Answer these questions from the profile of Benjamin Bilski below.
(a) In what year did Bilski begin investing for the first time?
(b) What was the name of Bilski's first product?
(c) By which quarter did NAGA generate its first quarterly profit?

BEGIN EXERCISE TEXT

CEO Spotlight: Benjamin Bilski On Building The Social Crypto Trading Industry

Social media influencers have arisen in almost every industry, be it food, fitness or fashion. But one of the few areas where influencers have yet to make a name is in the actual money-making industry. NAGA co-founder and CEO Benjamin Bilski aims to change that. 

To be able to follow and even copy the trades that influencers do is just a natural thing to do for me,” Bilski says. “It’s the same as if I eat what my fitness and nutrition idol eats. Hence the community, the experience, and the excitement of autopilot investing. It’s just a beautiful concept that in my opinion will always be relevant.” 

Bilski’s Goal To Build Something Better

Bilski began investing for the first time himself back in 2014 and found that he was quickly out of his depth. Part of the problem, aside from the difficulty of predicting the markets, was that the platforms themselves were all incredibly complex trading terminals. User-friendliness was not a concept and simply didn’t come into it. With his background in e-commerce, Bilski decided the online investing world was in desperate need of a UX fix. Hence, he made it his goal to build something better. 

His main inspiration in building NAGA, believe it or not, was Tinder. While it seems ridiculous, Bilksi set about building an app with a Tinder-like user interface for the trading space, where users would simply swipe left to reject trading ideas or right to accept the ones they liked. Incredibly, the idea found the backing of multiple investors and Bilski’s first product, SwipeStox, was born. 

As SwipeStox grew in popularity, Bilski founded his company NAGA to expand further into the world of fintech, looking to build a full-fledged trading platform. It wasn’t all plain sailing though. He describes platform building as a “super-intense” journey. As NAGA’s platform scaled to more than one million users, It became regulated in hundreds of countries around the world while struggling to provide liquidity for over 1,000 assets, build and run a payments app, and then the more recent addition of cryptocurrency infrastructure on top of that. 

Assuming Leadership Of NAGA

By early 2019 NAGA was struggling financially, forcing Bilski to take over the CEO job to try and save his company from failure. When he first assumed leadership of NAGA, it was constrained by multiple inefficiencies and held back by numerous “weak people” on its staff. Bilski introduced sweeping pragmatic changes both on its team and with its technology. It had an almost instantaneous effect, with NAGA bouncing back to generate its first quarterly profit by Q1 of 2020. 

Bilski said the biggest challenge he faced in building NAGA was the constant struggle to hire the right talent and raise funds. It wasn’t until NAGA achieved its first seven-digit investment that he realised it was going to succeed. 

I won several startup pitch competitions and I understood then this thing can take off,” Bilski related. “There were many situations where people would say it’s impossible to go further, but I knew that what I had as a vision in my mind would work.” 

Hitting Success

These days, Bilski’s vision is really coming together. The previous 12 months were a springboard year for the company having completely restructured its business model in 2019. The company did 400%+ sales growth in 2020 and doubled its revenue again in 2021 while raising close to $100 million in capital and crossing the one million-plus user mark for the first time. 

The CEO said NAGA’s success is due to its unique Autocopy feature and its focus on crypto that has helped to shape the concept of social trading. It’s hard to follow your favourite crypto influencer and mimic their trades,” he said. “So we will combine content, social media and trading in one go. The future is crypto and I am sure our concept will raise awareness and meet a lot of demand.”

END EXERCISE TEXT
BEGIN ENTRIES PROVIDED

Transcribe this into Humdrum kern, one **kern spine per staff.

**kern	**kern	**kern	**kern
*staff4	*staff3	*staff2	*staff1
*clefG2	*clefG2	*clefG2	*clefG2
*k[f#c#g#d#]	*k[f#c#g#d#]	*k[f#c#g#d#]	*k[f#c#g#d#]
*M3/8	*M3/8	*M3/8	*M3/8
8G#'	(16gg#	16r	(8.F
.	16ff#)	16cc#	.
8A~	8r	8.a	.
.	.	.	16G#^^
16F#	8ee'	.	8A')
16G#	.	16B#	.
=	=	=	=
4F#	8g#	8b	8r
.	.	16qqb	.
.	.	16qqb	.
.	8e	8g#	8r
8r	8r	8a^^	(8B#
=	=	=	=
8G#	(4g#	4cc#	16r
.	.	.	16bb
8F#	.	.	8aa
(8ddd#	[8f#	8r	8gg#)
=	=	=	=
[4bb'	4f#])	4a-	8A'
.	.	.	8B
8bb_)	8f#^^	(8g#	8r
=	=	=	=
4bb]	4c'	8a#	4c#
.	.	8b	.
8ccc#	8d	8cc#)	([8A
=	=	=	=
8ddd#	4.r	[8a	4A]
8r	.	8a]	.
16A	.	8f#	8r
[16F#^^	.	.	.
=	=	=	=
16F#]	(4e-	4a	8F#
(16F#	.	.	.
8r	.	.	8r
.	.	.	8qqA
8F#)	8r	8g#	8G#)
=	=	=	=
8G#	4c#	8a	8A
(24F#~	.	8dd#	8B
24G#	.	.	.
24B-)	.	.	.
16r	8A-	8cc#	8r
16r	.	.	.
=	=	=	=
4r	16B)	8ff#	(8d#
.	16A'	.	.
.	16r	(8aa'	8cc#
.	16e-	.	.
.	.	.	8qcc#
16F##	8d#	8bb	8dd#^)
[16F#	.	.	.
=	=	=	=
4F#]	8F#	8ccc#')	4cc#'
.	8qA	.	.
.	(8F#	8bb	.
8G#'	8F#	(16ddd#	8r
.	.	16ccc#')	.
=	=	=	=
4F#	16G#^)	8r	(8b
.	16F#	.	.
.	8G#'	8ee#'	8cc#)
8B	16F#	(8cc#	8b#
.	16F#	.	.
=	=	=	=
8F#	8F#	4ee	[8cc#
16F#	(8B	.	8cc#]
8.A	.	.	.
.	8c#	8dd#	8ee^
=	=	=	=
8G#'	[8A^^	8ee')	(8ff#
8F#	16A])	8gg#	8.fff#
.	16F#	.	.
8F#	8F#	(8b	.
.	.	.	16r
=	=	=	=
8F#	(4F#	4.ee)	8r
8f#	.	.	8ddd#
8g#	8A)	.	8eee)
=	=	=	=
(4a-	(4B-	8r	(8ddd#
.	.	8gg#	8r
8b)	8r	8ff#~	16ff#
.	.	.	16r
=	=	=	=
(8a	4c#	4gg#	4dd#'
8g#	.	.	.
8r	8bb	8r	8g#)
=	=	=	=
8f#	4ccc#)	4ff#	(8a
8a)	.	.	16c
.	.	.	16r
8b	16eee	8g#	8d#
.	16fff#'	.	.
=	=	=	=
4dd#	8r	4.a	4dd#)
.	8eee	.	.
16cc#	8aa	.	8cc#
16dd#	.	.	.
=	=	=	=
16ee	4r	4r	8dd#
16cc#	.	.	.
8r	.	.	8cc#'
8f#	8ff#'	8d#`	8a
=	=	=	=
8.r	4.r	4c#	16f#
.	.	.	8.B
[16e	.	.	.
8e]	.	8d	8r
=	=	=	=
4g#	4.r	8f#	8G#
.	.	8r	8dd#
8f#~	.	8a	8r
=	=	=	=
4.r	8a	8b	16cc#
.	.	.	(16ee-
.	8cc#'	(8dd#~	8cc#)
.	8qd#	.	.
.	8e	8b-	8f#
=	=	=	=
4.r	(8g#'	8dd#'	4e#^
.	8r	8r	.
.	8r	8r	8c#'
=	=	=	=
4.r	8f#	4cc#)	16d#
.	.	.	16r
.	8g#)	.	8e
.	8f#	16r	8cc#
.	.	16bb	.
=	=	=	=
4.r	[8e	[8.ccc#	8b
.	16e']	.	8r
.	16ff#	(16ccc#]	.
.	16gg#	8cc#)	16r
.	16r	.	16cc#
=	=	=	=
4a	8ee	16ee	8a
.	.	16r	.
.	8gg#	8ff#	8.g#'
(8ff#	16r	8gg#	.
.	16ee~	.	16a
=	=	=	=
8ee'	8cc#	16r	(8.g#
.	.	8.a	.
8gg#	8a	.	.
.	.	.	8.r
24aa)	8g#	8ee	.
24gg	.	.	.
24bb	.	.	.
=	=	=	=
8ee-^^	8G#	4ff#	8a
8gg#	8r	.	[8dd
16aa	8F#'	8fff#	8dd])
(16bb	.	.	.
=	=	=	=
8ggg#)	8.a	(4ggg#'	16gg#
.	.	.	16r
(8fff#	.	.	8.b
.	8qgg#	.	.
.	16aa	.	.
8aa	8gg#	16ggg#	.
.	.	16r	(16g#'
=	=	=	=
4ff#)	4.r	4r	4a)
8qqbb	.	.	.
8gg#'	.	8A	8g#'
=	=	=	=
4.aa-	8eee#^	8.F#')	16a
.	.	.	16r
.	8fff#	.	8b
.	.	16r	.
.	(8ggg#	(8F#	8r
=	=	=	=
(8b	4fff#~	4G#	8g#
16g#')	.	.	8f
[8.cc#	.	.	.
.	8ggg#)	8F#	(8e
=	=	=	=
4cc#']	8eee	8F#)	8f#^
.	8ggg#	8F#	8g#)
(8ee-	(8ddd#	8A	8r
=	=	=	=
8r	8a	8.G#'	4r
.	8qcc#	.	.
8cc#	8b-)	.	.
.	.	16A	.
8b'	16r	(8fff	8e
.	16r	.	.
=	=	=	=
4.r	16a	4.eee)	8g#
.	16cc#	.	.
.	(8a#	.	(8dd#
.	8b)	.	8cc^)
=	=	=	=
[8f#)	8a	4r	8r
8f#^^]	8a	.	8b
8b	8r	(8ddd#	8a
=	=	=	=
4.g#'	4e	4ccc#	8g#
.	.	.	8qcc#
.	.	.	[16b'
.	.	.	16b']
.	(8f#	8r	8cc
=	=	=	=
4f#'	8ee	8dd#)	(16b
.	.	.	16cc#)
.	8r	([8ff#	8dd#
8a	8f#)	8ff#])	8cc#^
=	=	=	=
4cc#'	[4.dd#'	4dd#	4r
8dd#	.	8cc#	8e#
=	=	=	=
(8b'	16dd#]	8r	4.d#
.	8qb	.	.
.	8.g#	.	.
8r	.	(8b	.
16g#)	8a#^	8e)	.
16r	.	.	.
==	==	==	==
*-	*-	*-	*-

END ENTRIES PROVIDED

SOLUTION FOR THIS TASK:
(a) 2014
(b) SwipeStox
(c) Q1 of 2020